# ISIS Coming To The Philippines?



## Asian Spirit (Mar 1, 2010)

What are the chances that ISIS will establish itself here in the Philippines or other countries in the area? Now, concern is building among the Philippines, Malaysia, Indonesia and Singapore that the Islamic State has the region in its cross hairs...

Read More Here
{source: INQ News}


----------



## M.C.A. (Feb 24, 2013)

It's a real concern because these guys get drafted more like it or paid to fight so with no jobs things will keep escalating and this trouble has been ongoing for decades, so these guys are more like religious mercenaries. 

To make matters worse the bottleneck that is called Manila, it's so overdeveloped that it has become a nightmare to travel to, and there doesn't seem to be a plan to evenly distributed business and other offices they just stick them in the middle and make you come to that one central location for the most mundane services, unbelievable.


----------



## pakawala (Sep 10, 2014)

Jet Lag said:


> What are the chances that ISIS will establish itself here in the Philippines


ISIS is already here. Just Google Caliphate in the Philippines & read the old articles & information. <Snip> Sharia law is already law in parts of Mindanao. 

<Snip>

This is all history repeating itself going back to the Ottoman Caliphate in Mindanao during medieval times. https://en.wikipedia.org/wiki/Ottoman_Caliphate The Spaniards & American tried Eradication, Elimination then settled on treaties & Containment which is how it's being handled today. Treaties & Containment.
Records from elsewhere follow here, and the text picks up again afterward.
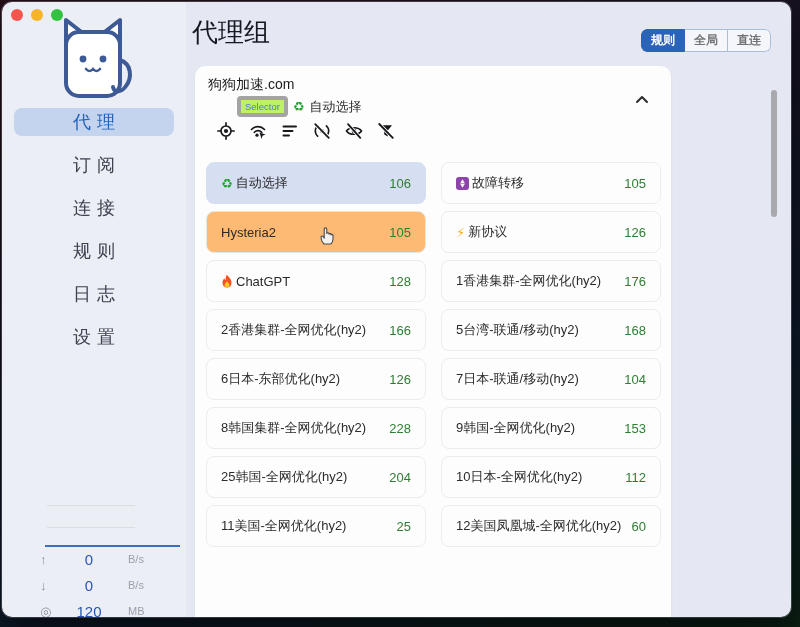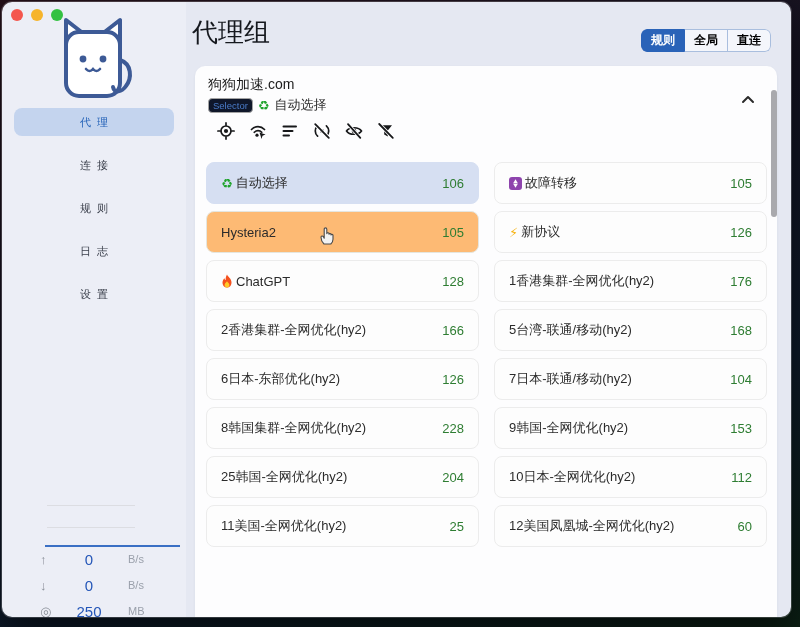--- a/index.html
+++ b/index.html
@@ -43,7 +43,7 @@
   .mode-group { position:absolute; right:20px; top:27px; display:flex; border-radius:6px; overflow:hidden; }
   .mode-btn { min-width:42px; height:23px; padding:0 9px; font-size:12px; font-weight:600;
     display:flex; align-items:center; justify-content:center;
-    color:#000000; background:#f4f6fb; border:1px solid #a9bede; border-left-width:0; cursor:pointer; }
+    color:#737373; background:#f4f6fb; border:1px solid #a9bede; border-left-width:0; cursor:pointer; }
   .mode-btn:first-child { border-left-width:1px; border-radius:6px 0 0 6px; }
   .mode-btn:last-child { border-radius:0 6px 6px 0; }
   .mode-btn.active { background:#2a63b8; color:#fff; border-color:#2a63b8; }

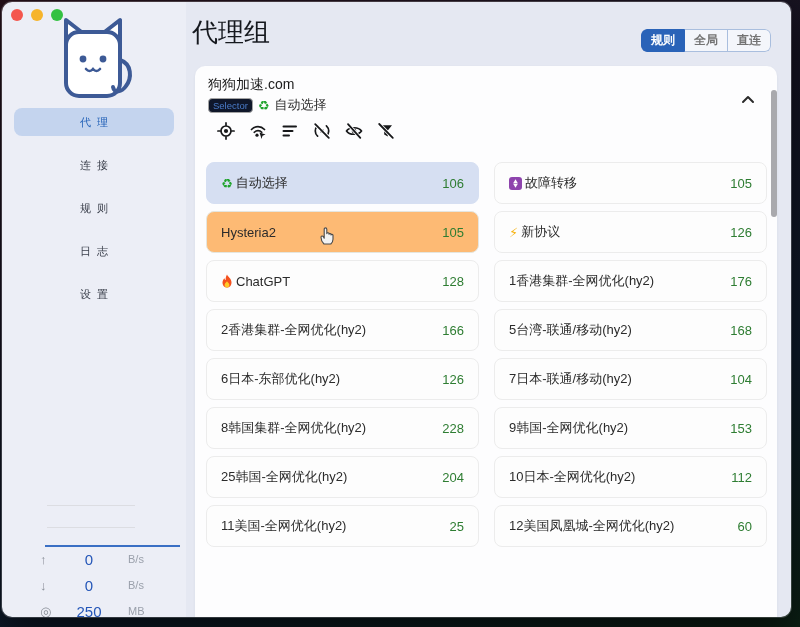--- a/index.html
+++ b/index.html
@@ -48,7 +48,7 @@
   .mode-btn:last-child { border-radius:0 6px 6px 0; }
   .mode-btn.active { background:#2a63b8; color:#fff; border-color:#2a63b8; }
 
-  .card { position:absolute; left:9px; top:64px; width:582px; height:560px;
+  .card { position:absolute; left:9px; top:64px; width:476px; height:560px;
     background:#fdfdfe; border-radius:10px 10px 0 0; box-shadow:0 1px 3px rgba(40,50,90,.06); }
   .group-name { position:absolute; left:13px; top:10px; font-size:14px; font-weight:500; color:#1c1c1c; }
   .group-sub { position:absolute; left:13px; top:30px; display:flex; align-items:center; gap:5px; }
This article based on The Pew study indicates the situation is not likely to diminish since their radicalism is claimed to be based on their religion. 

The fastest growing religion in the world is ... - CNN.com


----------



## Cebu Citizen (Dec 13, 2013)

ISIS is certainly a viable threat to all of us living here in the Philippines and the Islamic State will continue to grow their numbers here because all factors needed for recruitment exist particularly in Mindanao!
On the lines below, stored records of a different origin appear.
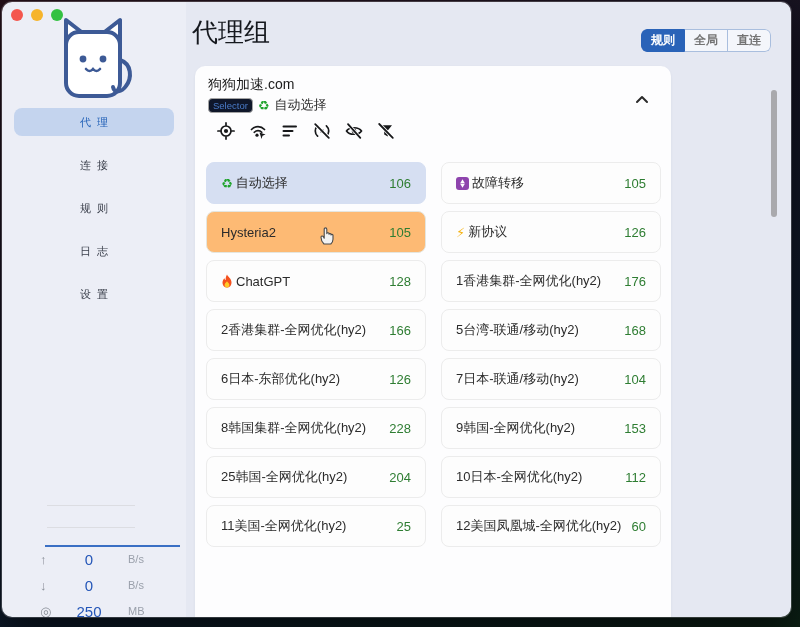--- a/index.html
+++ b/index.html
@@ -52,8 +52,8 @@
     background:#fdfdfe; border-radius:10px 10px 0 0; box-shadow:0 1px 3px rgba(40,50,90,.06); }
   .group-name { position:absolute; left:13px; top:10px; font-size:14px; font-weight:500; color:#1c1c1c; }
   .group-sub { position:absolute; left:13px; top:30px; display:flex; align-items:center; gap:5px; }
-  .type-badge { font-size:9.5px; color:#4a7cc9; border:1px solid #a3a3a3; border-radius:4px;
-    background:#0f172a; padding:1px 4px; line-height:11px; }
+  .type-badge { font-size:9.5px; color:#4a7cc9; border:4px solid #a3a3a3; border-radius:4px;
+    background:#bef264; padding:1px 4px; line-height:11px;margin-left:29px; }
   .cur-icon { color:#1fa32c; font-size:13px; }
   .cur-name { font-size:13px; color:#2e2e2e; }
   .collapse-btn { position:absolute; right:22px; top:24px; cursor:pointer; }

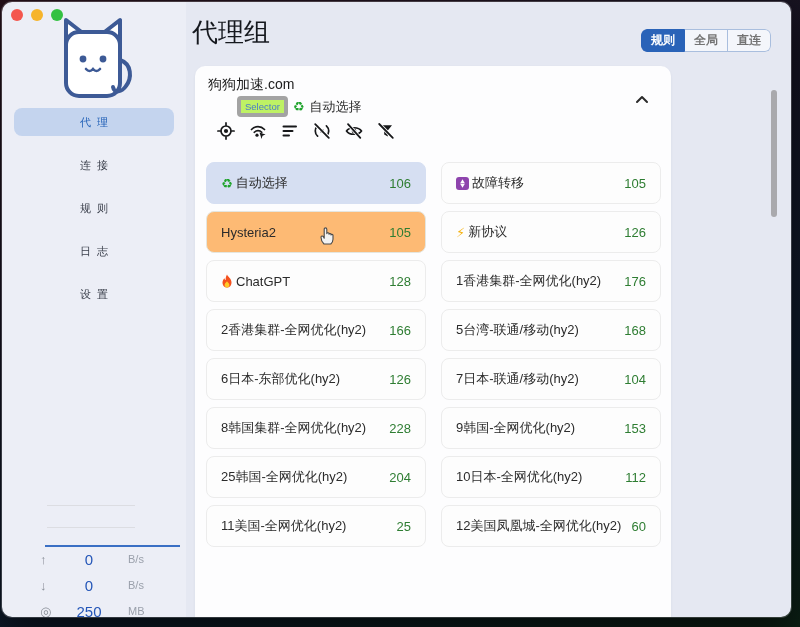--- a/index.html
+++ b/index.html
@@ -24,7 +24,7 @@
   .menu { position:absolute; left:0; top:106px; width:100%; }
   .menu-item { height:28px; margin:0 12px 15px 12px; border-radius:8px;
     display:flex; align-items:center; justify-content:center;
-    font-size:11px; letter-spacing:6px; text-indent:6px; color:#3c414d; cursor:default; }
+    font-size:18px; letter-spacing:6px; text-indent:6px; color:#3c414d; cursor:default; }
   .menu-item.active { background:#c4d4ee; color:#2563b8; }
 
   .spark-line { position:absolute; height:1px; background:#dcdde2; }

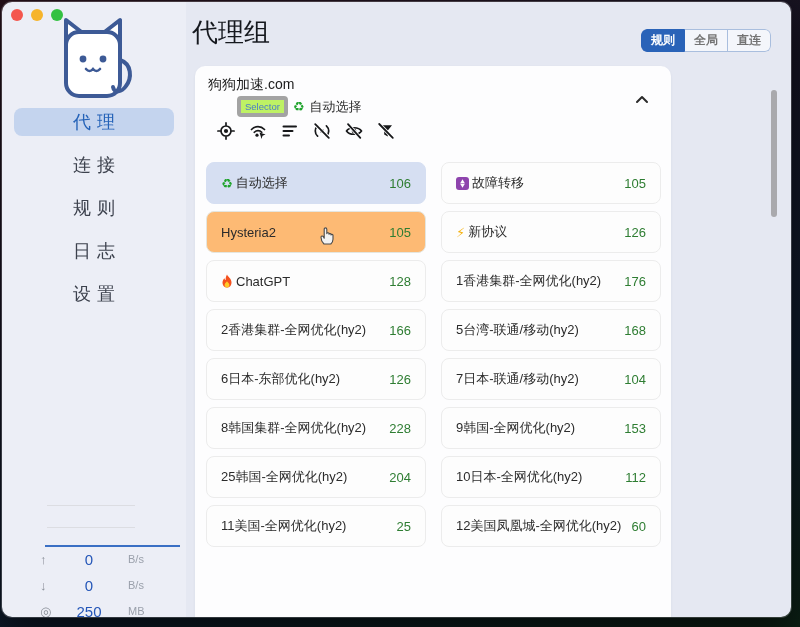--- a/index.html
+++ b/index.html
@@ -110,6 +110,7 @@
 
       <nav class="menu" id="menu">
           <div class="menu-item active">代理</div>
+          <div class="menu-item">订阅</div>
           <div class="menu-item">连接</div>
           <div class="menu-item">规则</div>
           <div class="menu-item">日志</div>

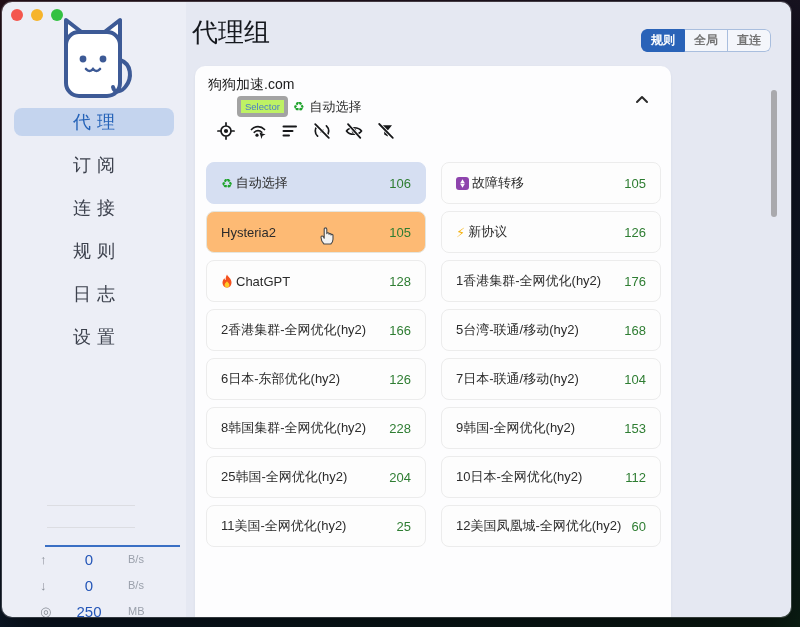--- a/index.html
+++ b/index.html
@@ -134,7 +134,7 @@
           </div>
           <div class="stat-row">
             <span class="stat-icon">◎</span>
-            <span class="stat-val">250</span>
+            <span class="stat-val">120</span>
             <span class="stat-unit">MB</span>
           </div>
         </div>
Mindanao has chaotic instability, high unemployment, excessively low wages, (even for the Philippines), radical religious groups, no government intervention, corrupt officials, large isolated areas and few travel routes making it extremely easy to blockade massive parts of the island...the perfect location for such a group...unless somebody steps up and does something before their numbers grow to the point it might be too late...


----------



## Ram1957 (Oct 14, 2014)

Cebu Citizen said:


> ISIS is certainly a viable threat to all of us living here in the Philippines and the Islamic State will continue to grow their numbers here because all factors needed for recruitment exist particularly in Mindanao!
> 
> Mindanao has chaotic instability, high unemployment, excessively low wages, (even for the Philippines), radical religious groups, no government intervention, corrupt officials, large isolated areas and few travel routes making it extremely easy to blockade massive parts of the island...the perfect location for such a group...unless somebody steps up and does something before their numbers grow to the point it might be too late...


I think there was a reason that the United States selected to base forces in Mindanao. This is a first for the US, prior to 1992 most US forces were on Luzon. Tells me the military is looking to expand it's operational forces to one of the Philippines trouble spots.


----------



## Scott E (Jun 1, 2015)

Ram1957 said:


> I think there was a reason that the United States selected to base forces in Mindanao. This is a first for the US, prior to 1992 most US forces were on Luzon. Tells me the military is looking to expand it's operational forces to one of the Philippines trouble spots.


It is mostly about China ,, Philippines will take care of their internal problems themselves!!


----------